From the line containing "middle pip: (193, 85)" down to the last line of the records below, restate each line word for word and leave out the rest.

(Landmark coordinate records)
——————
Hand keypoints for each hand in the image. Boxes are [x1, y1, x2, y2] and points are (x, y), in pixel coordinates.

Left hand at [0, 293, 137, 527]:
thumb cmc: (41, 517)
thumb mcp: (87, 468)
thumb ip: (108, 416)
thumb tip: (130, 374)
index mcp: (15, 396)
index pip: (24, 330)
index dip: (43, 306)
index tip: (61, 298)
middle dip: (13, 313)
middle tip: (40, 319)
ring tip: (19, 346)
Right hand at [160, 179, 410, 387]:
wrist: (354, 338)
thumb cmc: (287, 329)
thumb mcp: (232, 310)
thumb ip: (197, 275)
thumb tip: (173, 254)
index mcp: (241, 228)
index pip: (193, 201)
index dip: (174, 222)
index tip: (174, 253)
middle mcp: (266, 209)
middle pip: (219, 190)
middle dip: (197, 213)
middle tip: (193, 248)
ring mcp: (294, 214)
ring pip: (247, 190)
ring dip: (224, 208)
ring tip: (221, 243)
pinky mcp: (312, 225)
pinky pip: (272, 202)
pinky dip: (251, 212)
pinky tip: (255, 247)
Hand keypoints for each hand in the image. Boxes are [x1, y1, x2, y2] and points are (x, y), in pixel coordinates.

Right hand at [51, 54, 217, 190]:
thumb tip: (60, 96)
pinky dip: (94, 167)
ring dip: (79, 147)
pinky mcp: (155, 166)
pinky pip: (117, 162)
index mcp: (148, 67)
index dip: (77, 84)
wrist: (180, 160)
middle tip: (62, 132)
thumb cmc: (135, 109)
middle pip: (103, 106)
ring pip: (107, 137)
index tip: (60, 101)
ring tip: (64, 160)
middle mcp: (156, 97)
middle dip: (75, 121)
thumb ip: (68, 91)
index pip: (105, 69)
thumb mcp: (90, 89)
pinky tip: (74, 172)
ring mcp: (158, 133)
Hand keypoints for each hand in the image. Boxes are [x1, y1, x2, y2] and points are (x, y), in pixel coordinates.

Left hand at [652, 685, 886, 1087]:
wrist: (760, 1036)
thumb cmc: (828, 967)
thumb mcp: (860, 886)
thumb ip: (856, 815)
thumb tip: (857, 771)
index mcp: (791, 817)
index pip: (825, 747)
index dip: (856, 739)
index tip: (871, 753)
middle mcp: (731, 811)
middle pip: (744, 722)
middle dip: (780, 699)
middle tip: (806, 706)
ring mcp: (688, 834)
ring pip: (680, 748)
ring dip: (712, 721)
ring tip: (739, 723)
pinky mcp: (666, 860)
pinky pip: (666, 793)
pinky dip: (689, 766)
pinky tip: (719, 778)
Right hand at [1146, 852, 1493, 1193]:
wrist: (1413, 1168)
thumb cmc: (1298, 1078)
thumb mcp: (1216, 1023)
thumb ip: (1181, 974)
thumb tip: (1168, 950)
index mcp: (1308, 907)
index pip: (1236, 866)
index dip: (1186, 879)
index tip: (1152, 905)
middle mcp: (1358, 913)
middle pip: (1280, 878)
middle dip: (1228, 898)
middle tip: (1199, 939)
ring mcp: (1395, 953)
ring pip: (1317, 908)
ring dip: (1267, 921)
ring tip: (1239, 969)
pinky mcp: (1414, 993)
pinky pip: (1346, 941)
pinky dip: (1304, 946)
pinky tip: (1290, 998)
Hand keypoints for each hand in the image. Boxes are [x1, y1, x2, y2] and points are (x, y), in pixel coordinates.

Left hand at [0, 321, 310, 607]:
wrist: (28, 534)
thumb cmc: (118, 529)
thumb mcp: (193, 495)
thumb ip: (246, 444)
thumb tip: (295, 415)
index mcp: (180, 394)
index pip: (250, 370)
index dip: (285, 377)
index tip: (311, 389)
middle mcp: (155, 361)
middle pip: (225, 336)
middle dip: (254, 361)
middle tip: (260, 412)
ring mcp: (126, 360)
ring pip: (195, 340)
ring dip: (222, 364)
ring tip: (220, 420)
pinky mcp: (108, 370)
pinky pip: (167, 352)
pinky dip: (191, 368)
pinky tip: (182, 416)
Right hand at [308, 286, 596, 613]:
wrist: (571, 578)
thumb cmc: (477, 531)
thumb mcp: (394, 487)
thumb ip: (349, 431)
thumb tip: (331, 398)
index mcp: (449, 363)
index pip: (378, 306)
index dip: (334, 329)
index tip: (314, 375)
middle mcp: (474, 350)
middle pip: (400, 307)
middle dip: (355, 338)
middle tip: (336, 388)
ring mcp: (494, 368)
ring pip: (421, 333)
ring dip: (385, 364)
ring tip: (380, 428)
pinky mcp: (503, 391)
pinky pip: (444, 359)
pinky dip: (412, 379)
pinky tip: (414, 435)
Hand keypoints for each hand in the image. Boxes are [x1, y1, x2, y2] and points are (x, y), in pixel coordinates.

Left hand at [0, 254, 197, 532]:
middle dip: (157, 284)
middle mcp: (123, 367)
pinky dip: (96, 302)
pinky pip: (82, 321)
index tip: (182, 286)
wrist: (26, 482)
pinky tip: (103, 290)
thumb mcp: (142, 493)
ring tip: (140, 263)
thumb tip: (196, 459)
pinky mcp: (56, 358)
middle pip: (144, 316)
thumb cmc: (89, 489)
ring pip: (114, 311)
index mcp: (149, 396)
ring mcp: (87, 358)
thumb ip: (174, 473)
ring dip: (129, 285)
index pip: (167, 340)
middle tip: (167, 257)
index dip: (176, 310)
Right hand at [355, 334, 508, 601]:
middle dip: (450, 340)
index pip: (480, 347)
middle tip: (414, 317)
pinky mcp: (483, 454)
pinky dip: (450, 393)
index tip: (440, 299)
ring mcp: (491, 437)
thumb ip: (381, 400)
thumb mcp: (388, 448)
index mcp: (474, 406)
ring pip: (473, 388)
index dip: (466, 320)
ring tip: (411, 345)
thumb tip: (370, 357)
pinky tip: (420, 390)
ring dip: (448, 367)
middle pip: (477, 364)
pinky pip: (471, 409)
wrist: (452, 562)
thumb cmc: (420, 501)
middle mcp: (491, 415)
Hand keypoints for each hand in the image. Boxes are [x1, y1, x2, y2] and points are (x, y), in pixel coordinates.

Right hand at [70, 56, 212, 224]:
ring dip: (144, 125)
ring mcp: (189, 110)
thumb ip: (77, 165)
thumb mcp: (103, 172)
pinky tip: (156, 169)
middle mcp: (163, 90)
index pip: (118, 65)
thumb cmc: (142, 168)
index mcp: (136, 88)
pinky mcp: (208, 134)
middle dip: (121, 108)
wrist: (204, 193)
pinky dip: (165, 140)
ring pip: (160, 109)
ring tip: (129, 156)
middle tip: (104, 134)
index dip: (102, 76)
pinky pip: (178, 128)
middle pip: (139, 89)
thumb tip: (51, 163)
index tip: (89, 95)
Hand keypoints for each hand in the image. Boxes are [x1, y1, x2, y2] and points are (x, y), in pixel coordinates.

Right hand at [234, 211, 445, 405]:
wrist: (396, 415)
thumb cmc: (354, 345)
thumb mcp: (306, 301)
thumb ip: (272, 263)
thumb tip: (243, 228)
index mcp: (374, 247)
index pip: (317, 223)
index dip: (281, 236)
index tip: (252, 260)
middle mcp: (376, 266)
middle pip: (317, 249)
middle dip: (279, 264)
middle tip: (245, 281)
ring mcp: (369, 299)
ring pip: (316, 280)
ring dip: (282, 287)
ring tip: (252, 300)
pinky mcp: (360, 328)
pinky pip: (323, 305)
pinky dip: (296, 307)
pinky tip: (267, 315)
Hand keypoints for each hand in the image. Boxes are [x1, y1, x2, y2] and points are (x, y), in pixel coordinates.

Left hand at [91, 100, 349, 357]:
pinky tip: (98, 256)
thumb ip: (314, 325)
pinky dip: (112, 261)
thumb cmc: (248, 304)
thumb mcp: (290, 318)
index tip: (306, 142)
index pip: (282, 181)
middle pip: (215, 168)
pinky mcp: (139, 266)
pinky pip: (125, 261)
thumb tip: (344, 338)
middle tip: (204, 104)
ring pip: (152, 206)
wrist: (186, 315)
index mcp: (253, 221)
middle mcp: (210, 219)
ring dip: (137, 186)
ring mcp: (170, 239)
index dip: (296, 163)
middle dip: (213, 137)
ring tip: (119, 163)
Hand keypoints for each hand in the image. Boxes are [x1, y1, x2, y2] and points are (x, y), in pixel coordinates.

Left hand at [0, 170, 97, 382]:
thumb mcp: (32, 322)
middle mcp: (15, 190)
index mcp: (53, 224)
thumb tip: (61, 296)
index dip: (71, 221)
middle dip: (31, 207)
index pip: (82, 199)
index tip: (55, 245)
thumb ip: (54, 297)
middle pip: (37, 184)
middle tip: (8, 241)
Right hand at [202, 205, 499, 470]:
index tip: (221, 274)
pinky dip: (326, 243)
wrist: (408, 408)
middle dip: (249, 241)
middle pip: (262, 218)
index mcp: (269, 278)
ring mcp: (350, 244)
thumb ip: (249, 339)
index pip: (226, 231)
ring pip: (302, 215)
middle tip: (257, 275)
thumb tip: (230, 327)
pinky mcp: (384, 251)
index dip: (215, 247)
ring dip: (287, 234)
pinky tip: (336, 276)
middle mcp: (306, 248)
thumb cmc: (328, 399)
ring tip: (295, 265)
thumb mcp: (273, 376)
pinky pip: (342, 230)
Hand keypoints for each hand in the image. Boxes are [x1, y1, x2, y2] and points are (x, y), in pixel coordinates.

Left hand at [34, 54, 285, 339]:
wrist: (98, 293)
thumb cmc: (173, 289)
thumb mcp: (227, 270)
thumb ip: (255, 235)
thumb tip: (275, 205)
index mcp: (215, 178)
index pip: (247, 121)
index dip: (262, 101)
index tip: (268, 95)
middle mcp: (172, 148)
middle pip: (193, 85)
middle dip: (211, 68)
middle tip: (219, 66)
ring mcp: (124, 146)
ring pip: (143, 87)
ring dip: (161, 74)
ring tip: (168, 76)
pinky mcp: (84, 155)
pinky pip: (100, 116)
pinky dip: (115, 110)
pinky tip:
——————
REPLY TO THE EXERCISE:
middle pip: (193, 85)
middle dip: (211, 68)
middle tip: (219, 66)
ring mcp: (124, 146)
ring pip: (143, 87)
ring dip: (161, 74)
ring tip: (168, 76)
pinky mcp: (84, 155)
pinky pip: (100, 116)
pinky dip: (115, 110)
pinky tip:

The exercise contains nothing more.